Transcribe the material below from its beginning through the line containing "workshops on brain-behavior", including both ends. Leave the pictures out of your answer.

[Input records]

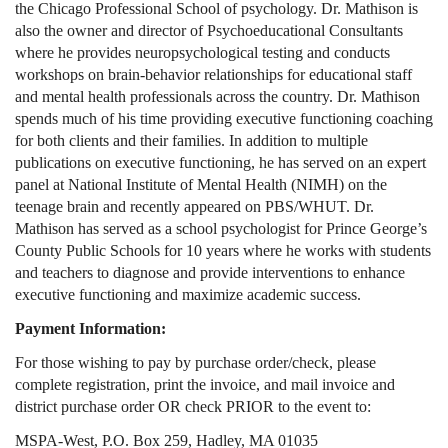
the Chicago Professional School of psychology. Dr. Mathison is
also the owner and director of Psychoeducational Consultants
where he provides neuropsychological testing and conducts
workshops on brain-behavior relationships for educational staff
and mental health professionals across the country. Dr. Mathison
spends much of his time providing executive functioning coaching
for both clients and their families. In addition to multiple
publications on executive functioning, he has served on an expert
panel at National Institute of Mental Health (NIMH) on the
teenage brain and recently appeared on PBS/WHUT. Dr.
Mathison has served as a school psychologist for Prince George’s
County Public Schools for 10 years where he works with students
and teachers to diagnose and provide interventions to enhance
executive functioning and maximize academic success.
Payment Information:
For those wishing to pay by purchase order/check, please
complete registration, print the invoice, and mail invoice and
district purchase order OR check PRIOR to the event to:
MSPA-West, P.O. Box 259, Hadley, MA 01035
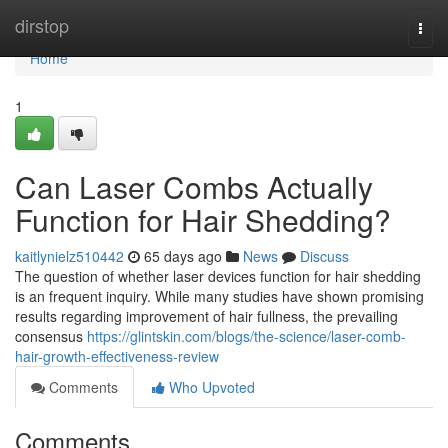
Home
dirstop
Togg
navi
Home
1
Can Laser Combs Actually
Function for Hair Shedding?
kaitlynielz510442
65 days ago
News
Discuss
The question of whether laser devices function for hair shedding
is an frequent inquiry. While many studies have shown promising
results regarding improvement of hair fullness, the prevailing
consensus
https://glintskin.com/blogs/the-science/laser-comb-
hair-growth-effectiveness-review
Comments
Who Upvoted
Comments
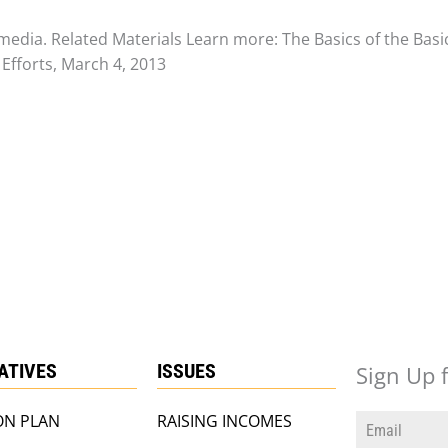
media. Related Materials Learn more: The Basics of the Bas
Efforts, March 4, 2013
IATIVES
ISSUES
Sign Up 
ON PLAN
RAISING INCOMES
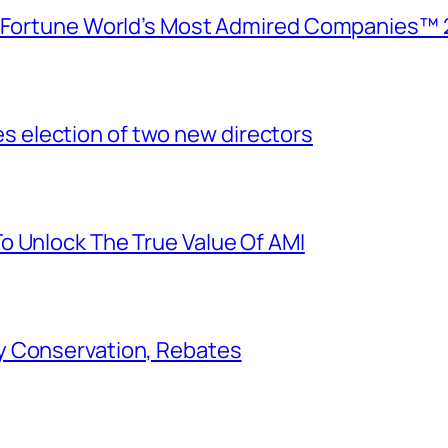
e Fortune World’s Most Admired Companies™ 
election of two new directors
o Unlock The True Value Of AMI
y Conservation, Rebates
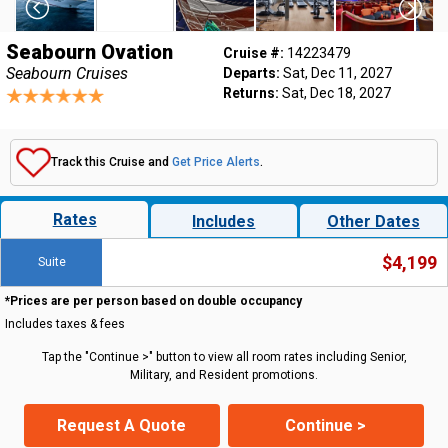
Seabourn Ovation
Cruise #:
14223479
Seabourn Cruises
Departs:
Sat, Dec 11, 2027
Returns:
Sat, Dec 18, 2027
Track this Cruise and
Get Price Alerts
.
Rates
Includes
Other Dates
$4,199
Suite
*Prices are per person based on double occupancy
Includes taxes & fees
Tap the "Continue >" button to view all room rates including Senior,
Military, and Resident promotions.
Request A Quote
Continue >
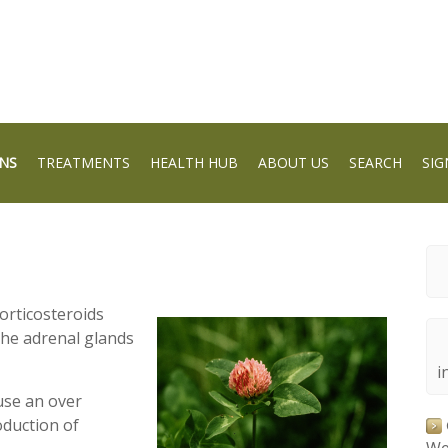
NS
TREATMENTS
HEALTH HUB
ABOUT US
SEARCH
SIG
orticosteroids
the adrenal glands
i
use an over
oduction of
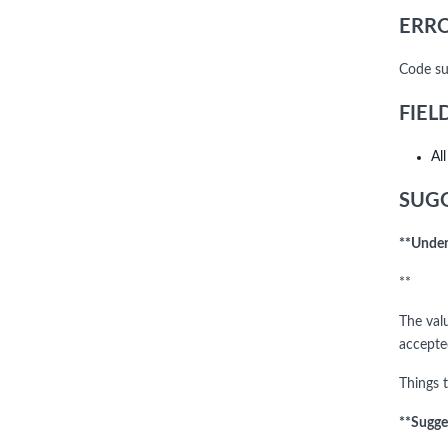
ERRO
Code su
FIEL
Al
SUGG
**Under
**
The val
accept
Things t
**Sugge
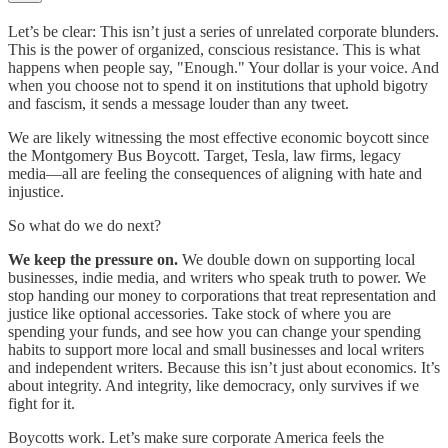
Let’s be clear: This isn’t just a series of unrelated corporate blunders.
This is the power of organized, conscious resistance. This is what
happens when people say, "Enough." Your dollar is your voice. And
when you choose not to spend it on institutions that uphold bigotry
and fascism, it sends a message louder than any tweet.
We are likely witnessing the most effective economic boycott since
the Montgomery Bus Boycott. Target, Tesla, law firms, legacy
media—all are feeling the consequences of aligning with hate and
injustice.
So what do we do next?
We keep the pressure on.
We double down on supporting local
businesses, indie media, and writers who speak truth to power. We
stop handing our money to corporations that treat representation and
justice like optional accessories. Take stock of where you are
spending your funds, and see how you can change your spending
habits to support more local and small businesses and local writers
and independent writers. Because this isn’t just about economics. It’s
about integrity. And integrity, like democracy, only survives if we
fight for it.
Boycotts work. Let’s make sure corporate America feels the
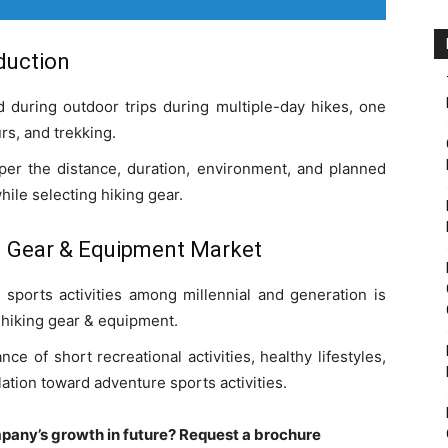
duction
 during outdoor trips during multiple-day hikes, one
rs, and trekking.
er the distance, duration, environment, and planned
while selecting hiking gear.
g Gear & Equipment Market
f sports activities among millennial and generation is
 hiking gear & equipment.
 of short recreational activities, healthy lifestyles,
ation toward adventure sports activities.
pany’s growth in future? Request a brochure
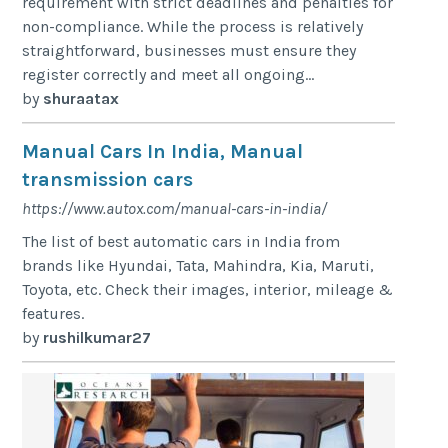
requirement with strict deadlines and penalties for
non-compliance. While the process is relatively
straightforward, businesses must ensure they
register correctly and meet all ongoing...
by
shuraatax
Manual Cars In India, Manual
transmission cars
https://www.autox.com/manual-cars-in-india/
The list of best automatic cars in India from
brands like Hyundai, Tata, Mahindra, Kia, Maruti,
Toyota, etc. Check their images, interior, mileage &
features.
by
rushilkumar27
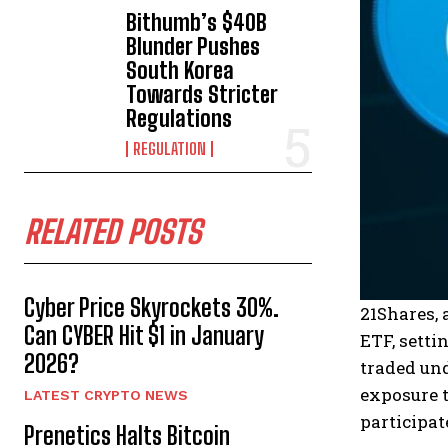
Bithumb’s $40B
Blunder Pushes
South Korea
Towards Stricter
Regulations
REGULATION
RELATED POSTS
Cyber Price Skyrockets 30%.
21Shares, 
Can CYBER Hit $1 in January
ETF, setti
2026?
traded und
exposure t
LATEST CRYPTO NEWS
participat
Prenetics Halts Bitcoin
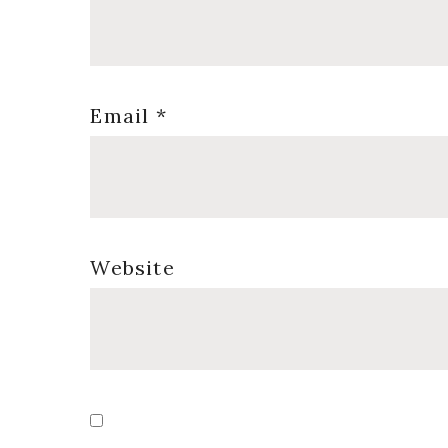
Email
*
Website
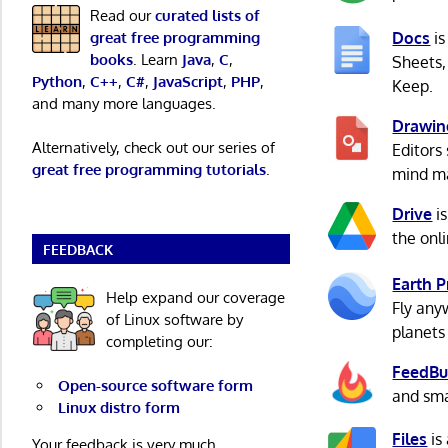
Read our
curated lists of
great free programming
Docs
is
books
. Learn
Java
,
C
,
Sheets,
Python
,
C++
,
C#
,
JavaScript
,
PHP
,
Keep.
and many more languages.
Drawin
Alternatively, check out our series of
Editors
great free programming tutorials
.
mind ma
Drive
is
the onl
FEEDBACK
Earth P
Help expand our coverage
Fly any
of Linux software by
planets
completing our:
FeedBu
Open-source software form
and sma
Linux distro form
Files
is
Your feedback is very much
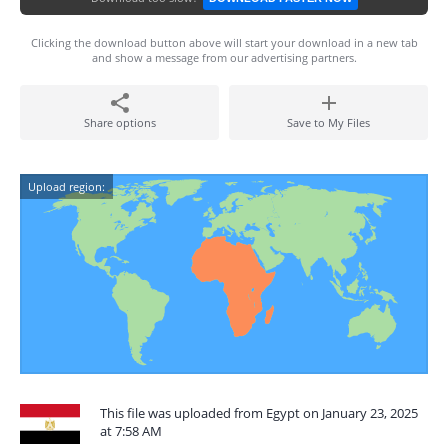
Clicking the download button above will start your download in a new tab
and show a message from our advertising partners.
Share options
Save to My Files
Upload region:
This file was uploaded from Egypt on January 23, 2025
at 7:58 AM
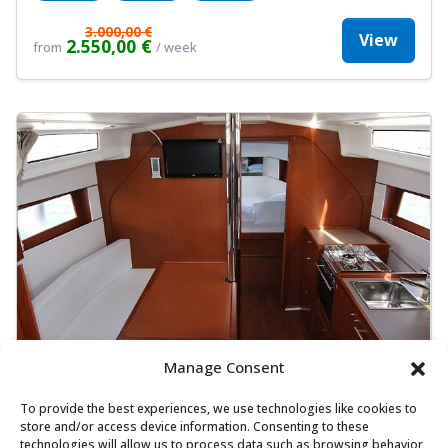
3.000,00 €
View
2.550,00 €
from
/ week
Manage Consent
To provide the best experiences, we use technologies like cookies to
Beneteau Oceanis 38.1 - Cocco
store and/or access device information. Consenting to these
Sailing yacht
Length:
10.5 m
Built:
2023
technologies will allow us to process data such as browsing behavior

[/Input records]

# Answer area
the Chicago Professional School of psychology. Dr. Mathison is
also the owner and director of Psychoeducational Consultants
where he provides neuropsychological testing and conducts
workshops on brain-behavior relationships for educational staff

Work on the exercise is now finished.